Doubling down on web dev

What I should be focusing on.
5 min read·Oct 17, 2022Modified:Nov 5, 2022

In hindsight, I was able to change my career to frontend developer without much effort at least initially.

I was at this one company working as a data analyst, and sort of just switched my position to frontend developer, thanks to flexible internal transfer policy at that time.

As a data analyst, I had been using tools like RStudio Server and Jupyter Notebook, and I was always intrigued by the fact that they ran in the browser.

  • "How is it possible that I type an R command or Python command in the browser and it evaluates and returns the value in respective languages?"
  • "Is there a Python or R interpreter hidden inside the browser?"
  • "I thought browsers only understand JavaScript.."

Questions remained unresolved. And more and more I wanted to understand how the web worked.

The timing of the transfer couldn't have been more appropriate, because my company was actively developing a data analytics solution for our corporate clients, and our dev team desperately needed a perspective from data analysts, the expected users of our solution. And well, I sort of fit into that picture nicely.

I was both excited and worried to start working as a web developer. Interestingly, nobody in the dev team seemed to care if I were familiar with web technology or if I knew what was expected for the new role.

It didn't take long for me to realize how unprepared I was to do the job.


From day one, I was looking at a React.js code base even before I had any understanding of how html, css and javascript worked—I still find it funny when I think about how confused I was, looking at JSX syntax all day.

A few weeks in, I was surprised how little the required knowledge was to complete a small task like changing styles of a small UI component. So I was able to get by, only focusing on the narrow context that was relevant to my assignments, treating everything else as a black box.

But my curious mind felt uneasy not knowing how the black box worked. So every spare moment I got, I would start searching how things really worked.

Well, it turned out that understanding how things really worked was incomparably harder than completing my assignments. All I managed to understand was that what's actually powering our frontend project was these scary-sounding javascript libraries; Webpack, Babel, Redux, Reselect, Sass, etc. And actually, reading their documentations left me even more confused.

I occasionally asked our team lead about how things really worked under the hood, only to receive an answer that was either very hard to understand because he used a lot of other jargons that I was not familiar with, or he didn't know also.

One day while my curious mind was searching for answers online, I accidently found a Github project that looked suspiciously similar to our frontend project—later I learned our project used this github repo as a boilerplate and grew from there. That was when I started to suspect, "maybe understanding how things really work is hard for everybody." And I was expecting, "maybe as I gain more experience in web development my understanding of lower level stuff would increase naturally as well."

Well it did, to only a limited extent, but still the actual mechanics of Webpack, Babel, and React were still largly a mystery. The gap between what I wrote in the IDE and the actual html, css, and javascript that were running in the browser didn't seem to be getting any closer.

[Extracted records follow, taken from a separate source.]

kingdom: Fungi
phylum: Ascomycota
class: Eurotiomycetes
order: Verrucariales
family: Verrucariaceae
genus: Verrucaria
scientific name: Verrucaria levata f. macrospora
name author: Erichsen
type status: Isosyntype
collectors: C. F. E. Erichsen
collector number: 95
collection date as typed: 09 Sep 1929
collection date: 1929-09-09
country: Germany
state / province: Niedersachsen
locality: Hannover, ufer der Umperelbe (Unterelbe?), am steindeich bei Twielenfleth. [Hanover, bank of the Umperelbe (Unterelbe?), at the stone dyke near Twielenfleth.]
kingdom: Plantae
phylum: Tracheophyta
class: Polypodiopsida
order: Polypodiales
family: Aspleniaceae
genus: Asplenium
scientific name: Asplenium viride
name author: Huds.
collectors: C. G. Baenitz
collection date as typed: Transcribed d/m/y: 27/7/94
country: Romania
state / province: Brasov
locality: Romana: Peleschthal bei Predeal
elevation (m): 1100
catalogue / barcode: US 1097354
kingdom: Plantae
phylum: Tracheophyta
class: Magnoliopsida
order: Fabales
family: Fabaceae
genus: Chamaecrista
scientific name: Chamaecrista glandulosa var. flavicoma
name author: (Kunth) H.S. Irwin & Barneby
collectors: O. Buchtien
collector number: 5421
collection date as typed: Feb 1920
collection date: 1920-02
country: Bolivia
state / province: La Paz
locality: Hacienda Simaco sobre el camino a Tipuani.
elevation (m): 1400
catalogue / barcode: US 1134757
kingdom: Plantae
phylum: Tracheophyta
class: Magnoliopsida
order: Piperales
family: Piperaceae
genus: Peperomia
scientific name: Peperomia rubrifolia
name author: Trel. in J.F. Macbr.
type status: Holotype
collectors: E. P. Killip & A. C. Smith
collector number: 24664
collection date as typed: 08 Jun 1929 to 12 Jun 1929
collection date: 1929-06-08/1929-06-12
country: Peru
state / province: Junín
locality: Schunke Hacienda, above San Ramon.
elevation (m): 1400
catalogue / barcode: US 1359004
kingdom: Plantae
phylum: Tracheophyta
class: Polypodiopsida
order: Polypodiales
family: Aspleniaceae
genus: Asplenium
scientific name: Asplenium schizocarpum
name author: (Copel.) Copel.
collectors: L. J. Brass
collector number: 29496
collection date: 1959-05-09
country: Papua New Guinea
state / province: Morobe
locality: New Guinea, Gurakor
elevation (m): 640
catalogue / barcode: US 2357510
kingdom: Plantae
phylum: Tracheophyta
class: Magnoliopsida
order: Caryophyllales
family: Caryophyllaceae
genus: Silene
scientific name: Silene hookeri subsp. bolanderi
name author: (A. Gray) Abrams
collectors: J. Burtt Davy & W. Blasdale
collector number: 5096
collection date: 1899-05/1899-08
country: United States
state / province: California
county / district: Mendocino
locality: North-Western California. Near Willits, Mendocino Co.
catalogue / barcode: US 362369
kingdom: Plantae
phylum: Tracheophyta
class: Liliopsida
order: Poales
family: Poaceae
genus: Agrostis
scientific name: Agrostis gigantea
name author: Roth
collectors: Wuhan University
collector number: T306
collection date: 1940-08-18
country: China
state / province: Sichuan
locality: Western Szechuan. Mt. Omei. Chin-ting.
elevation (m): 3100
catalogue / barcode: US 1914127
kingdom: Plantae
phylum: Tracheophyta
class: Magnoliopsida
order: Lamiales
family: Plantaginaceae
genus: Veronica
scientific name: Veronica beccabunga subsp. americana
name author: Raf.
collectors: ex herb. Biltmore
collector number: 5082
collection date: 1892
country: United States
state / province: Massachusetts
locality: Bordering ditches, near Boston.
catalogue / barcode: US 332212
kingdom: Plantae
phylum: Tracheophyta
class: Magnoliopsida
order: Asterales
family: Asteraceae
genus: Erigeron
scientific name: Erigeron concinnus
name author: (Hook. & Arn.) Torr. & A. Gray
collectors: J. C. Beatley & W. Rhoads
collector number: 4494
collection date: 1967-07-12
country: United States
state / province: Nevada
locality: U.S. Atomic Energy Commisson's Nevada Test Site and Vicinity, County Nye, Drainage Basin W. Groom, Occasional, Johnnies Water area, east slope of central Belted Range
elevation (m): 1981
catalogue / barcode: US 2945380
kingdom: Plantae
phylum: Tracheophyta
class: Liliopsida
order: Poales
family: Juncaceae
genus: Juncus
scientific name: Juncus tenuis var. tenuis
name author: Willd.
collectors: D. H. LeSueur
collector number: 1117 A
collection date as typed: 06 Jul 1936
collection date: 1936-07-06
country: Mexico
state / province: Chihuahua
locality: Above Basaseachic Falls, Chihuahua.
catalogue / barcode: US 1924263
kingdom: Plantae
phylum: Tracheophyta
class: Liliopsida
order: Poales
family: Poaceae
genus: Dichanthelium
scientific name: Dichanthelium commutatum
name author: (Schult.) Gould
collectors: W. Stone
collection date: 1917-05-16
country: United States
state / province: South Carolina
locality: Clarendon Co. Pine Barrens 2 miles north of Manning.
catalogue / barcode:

And these uncomfortable thoughts started to emerge in my mind,

"Maybe I'll never be able to understand these lower-level javascript libraries if I continue working as a web application developer, no matter how many years pass."

"And if things change in the future, and other libraries gain popularity, and the industry expects web developers to know how to use them, I might have to learn them all over again."

"What I now know about how to use React might not be too helpful for me to learn another popular framework in the future."

"When we use frameworks, are we really learning core fundamentals of the web? or are we just getting used to a particular way of doing things and a set of particular syntaxes?"

These questions eventually led me to start thinking,

"What differentiates the authors of frameworks and the rest of us, the users of the frameworks?"

"Are they all born geniuses who started programming in their early ages?"

"Maybe they all have very solid foundations in computer science, to create something like a javascript framework."

That's actually what I have believed for a long time; one needs to have a solid understanding of computer science fundamentals to create something like React. So I was going to take a year off of work and study CS fundamentals, following this wonderful website: teachyourselfcs.

While it's certainly the case for a lot of framework authors to have a strong CS background, and I still think it's invaluable to learn CS fundamentals as someone pursuing career in software engineering, I have also found many counterexamples to my assumptions. People like Evan You and Rich Harris, they don't seem to have a very strong computer science background, and yet they've created some incredible javascript tools and frameworks that people love.

As I found more and more counterexamples, I was more and more convinced that focusing soly on web development would be the way to go—time as a resource was also a huge factor to consider. I can only afford about a year or two without an income, and by the time I get back to job market, I want to be a better web developer.

So here I am again—this time with an abundance of free time—trying to understand how things really work under the hood.

It's going to be an exciting year, because I'm doubling down on web dev.